Billy Graham com a Rainha Elizabeth II em 1989. (Foto: Billy Graham Evangelistic Association)

     Segundo o ex-capelão, uma das maneiras pelas quais a rainha dá o testemunho público da sua fé é através dos discursos anuais de Natal, que têm se tornado cada vez mais profundos e pessoais ao longo dos anos.

     Em 2002, por exemplo, ela disse: “Sei o quanto confio na minha fé para me guiar nos bons e nos maus momentos. Cada dia é um novo começo. Sei que a única maneira de viver a minha vida é tentando fazer o que está certo, ter uma visão de longo prazo, dar o meu melhor em tudo o que o dia trouxer, e colocar a minha confiança em Deus... Eu tiro forças da mensagem de esperança do Evangelho cristão”.

     Outra influência apontada por Ashenden foram os pais da rainha. “Poucas pessoas sabem que era costume da sua mãe ler a Bíblia King James às duas filhas todas as noites. Por meio da devoção e do dever da sua mãe, ela familiarizou-se intimamente com as Escrituras”, disse ele.

     O ex-capelão também comenta que partiu de Elizabeth, aos 13 anos, a iniciativa de dar um poema ao seu pai, o rei George VI, para ser lido na sua transmissão de Natal de 1939, logo após o início da Segunda Guerra Mundial. O poema é intitulado "Deus sabe".

     Um outro ato público de fé foi em 2016, quando Elizabeth II completou 90 anos.
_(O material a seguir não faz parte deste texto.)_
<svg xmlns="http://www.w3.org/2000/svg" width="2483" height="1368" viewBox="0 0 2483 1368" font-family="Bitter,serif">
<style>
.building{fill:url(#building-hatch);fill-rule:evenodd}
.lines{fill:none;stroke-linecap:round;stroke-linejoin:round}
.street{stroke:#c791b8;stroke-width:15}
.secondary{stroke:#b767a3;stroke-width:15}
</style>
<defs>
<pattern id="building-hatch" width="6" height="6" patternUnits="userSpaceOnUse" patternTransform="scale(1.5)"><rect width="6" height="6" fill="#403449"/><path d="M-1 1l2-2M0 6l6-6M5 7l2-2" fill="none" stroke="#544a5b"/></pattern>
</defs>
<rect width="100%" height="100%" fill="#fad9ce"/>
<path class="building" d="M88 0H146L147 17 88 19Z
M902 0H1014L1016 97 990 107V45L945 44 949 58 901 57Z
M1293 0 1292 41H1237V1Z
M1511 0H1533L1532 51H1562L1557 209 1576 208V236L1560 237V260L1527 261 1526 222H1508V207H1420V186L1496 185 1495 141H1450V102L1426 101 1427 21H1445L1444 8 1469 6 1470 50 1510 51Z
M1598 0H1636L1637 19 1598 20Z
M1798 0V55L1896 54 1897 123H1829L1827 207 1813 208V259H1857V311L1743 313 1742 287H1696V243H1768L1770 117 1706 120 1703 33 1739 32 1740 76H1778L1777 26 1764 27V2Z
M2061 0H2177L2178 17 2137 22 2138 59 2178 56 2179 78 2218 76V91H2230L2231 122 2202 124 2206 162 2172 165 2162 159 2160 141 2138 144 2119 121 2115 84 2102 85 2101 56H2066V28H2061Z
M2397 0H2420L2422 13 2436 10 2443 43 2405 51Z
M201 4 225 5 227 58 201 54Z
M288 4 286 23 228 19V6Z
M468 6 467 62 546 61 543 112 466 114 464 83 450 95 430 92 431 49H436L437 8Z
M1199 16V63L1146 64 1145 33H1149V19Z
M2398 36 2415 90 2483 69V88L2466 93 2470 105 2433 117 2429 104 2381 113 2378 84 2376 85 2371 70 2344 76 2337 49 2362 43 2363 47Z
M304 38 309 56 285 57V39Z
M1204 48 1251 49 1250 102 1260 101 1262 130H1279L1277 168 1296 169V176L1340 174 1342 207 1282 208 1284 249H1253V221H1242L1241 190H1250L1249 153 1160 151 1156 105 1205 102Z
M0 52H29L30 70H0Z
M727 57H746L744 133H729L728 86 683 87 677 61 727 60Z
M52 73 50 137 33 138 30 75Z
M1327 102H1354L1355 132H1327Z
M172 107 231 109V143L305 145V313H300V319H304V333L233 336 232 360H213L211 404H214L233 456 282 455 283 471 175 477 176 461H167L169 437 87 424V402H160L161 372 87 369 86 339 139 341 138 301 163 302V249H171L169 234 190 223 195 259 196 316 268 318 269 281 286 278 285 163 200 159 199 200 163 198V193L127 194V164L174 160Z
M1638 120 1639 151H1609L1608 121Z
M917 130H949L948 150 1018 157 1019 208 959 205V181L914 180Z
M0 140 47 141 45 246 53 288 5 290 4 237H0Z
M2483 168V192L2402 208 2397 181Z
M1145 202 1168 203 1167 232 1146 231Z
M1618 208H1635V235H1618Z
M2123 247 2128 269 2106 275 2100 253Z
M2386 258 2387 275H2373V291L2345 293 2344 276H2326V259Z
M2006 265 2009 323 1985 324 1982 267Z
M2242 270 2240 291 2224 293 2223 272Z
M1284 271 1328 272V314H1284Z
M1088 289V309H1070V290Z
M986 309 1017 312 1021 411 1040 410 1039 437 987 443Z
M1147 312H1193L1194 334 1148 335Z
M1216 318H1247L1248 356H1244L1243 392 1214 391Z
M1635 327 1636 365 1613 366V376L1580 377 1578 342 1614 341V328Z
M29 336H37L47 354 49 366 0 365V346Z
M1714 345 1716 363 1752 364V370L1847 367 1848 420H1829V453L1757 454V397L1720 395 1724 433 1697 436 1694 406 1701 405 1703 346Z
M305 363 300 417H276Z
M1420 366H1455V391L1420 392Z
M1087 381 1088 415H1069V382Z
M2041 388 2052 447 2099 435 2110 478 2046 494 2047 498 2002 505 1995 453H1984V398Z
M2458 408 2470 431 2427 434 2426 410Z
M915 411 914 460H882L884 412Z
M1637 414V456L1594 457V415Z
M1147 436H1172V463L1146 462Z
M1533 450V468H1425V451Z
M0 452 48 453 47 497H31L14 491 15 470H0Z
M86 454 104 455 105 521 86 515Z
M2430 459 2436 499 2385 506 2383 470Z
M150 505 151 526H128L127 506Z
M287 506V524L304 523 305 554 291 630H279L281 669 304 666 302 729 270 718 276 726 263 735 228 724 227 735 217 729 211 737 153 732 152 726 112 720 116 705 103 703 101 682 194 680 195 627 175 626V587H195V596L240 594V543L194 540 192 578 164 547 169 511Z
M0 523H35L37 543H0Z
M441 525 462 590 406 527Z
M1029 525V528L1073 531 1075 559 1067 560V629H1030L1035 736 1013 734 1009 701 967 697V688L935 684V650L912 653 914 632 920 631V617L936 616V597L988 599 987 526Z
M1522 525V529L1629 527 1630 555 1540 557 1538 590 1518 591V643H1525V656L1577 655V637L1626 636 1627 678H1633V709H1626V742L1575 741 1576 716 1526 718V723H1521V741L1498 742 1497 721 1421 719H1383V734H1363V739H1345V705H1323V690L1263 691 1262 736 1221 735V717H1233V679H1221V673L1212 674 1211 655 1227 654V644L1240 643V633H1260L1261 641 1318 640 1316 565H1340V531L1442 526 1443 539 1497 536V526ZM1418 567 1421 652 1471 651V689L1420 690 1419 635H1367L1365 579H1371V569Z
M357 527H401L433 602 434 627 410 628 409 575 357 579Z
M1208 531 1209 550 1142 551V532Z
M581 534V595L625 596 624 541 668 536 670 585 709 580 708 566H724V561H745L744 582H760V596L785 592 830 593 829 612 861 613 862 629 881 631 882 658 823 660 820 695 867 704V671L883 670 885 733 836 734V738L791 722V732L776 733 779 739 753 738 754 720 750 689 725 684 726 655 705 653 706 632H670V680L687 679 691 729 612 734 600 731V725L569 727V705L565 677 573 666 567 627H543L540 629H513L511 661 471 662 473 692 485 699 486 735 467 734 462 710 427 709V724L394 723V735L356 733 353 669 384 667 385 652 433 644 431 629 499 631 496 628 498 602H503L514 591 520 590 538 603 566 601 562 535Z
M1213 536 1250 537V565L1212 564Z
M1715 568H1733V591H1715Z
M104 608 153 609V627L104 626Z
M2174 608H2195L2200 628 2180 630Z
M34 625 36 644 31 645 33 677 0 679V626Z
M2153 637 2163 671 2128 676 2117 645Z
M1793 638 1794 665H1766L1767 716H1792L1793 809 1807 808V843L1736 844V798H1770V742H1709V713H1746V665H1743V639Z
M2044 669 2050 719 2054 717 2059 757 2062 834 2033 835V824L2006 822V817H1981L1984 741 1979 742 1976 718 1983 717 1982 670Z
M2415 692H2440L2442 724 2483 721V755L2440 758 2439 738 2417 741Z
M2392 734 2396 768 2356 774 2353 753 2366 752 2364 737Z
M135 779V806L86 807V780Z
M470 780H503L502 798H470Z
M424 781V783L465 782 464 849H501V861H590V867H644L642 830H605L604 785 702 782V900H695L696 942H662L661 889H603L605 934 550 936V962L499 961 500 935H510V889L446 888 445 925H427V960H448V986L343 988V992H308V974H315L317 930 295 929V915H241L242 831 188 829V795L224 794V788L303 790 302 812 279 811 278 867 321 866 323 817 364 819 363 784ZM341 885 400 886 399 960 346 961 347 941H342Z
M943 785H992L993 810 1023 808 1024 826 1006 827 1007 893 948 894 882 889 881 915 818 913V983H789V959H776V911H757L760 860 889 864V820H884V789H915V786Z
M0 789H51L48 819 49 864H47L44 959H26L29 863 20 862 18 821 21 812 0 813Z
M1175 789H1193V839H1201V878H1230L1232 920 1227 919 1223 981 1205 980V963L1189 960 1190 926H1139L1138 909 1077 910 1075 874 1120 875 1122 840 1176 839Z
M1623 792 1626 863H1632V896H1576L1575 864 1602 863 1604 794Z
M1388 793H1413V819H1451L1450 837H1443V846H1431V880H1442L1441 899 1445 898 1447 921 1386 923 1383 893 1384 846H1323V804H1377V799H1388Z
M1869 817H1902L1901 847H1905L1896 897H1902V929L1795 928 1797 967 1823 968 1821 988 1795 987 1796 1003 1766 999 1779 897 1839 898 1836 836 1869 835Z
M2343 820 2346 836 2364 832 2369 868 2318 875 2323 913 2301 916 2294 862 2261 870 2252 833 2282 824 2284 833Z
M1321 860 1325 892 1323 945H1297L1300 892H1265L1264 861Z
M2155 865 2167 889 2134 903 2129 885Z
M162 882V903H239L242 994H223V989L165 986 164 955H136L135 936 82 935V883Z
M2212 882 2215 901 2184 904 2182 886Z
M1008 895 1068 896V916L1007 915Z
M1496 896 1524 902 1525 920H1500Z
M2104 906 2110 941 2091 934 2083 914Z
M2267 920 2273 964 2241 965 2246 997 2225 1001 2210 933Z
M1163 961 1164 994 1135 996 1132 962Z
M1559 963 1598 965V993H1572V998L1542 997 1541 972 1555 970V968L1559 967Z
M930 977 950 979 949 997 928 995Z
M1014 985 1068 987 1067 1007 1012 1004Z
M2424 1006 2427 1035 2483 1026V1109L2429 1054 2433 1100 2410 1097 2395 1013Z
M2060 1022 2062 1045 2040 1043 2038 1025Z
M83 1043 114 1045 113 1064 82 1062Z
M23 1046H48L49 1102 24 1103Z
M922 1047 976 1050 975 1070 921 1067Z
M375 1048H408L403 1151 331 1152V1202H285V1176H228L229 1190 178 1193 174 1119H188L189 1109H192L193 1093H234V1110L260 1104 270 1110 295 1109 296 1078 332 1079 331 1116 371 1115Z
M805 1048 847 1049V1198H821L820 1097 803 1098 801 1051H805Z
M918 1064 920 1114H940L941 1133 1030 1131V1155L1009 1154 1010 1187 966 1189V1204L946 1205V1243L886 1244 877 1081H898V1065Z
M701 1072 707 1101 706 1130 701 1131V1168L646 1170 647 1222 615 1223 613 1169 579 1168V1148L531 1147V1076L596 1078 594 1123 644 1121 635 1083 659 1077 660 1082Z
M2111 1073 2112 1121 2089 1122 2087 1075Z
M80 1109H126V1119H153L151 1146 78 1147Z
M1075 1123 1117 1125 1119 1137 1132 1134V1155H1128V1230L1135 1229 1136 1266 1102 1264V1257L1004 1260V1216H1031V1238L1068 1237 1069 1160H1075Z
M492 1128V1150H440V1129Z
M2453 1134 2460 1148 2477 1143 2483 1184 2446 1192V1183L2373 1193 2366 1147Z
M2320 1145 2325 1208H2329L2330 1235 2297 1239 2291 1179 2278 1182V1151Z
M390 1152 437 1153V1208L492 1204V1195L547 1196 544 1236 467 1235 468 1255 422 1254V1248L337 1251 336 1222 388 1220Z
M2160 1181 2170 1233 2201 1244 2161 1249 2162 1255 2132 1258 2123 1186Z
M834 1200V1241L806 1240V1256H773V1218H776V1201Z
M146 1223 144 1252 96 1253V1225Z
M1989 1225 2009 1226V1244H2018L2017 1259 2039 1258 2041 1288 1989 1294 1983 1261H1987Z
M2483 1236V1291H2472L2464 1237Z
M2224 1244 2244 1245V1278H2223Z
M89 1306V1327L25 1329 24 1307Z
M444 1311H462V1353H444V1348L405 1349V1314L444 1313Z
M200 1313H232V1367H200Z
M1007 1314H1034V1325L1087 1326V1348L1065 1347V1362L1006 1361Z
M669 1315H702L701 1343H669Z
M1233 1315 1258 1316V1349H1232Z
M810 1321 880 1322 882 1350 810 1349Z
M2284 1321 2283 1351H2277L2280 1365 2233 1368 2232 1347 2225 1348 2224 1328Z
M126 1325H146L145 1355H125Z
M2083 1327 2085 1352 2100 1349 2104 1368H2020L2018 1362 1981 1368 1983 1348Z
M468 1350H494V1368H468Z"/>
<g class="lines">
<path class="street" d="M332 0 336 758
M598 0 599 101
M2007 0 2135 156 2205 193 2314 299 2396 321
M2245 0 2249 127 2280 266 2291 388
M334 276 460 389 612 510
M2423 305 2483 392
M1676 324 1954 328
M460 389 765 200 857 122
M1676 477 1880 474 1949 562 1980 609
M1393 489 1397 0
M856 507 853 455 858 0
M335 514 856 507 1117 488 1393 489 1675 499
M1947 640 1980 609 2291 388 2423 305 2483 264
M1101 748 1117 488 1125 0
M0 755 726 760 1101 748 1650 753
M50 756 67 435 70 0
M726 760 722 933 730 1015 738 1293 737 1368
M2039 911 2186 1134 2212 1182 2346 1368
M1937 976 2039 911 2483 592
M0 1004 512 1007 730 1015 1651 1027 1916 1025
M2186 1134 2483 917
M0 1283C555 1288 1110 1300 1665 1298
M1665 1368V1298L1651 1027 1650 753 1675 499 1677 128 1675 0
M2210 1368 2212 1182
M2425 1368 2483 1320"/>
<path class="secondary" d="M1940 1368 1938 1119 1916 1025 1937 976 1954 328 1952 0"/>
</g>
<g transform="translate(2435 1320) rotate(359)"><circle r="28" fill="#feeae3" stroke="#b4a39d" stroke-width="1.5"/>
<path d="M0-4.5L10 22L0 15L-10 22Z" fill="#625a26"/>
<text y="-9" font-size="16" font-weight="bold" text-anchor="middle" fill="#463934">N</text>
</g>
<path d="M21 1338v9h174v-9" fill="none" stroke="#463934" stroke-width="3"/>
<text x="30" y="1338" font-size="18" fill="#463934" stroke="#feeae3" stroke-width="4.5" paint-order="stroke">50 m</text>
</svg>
Ela contribuiu para o prefácio de um pequeno livro publicado pela Sociedade Bíblica do Reino Unido, chamado “A Serva Rainha e o Rei que Ela Serve”, que explora sua fé cristã.


Rainha Elizabeth II em igreja no Reino Unido. (Foto: Reuters/Andrew Milligan)

Espiritualidade afetada pelas mudanças

     Segundo Ashenden, as mudanças culturais e filosóficas durante todo o reinado de Elizabeth II tiveram implicações no espaço do Cristianismo na esfera da realeza. “Teologicamente, isso representou um abandono da espiritualidade cristã humilde em favor de um narcisismo secular”, opina.

     Ele enxerga que, embora as virtudes da rainha sejam admiradas por todos os lados, muitos ignoram o seu “caráter profundamente cristão”. 

     “Ela será celebrada e sempre lembrada como a inspiradora, admirável e sua mais cristã majestade, a Rainha Elizabeth II.”, concluiu.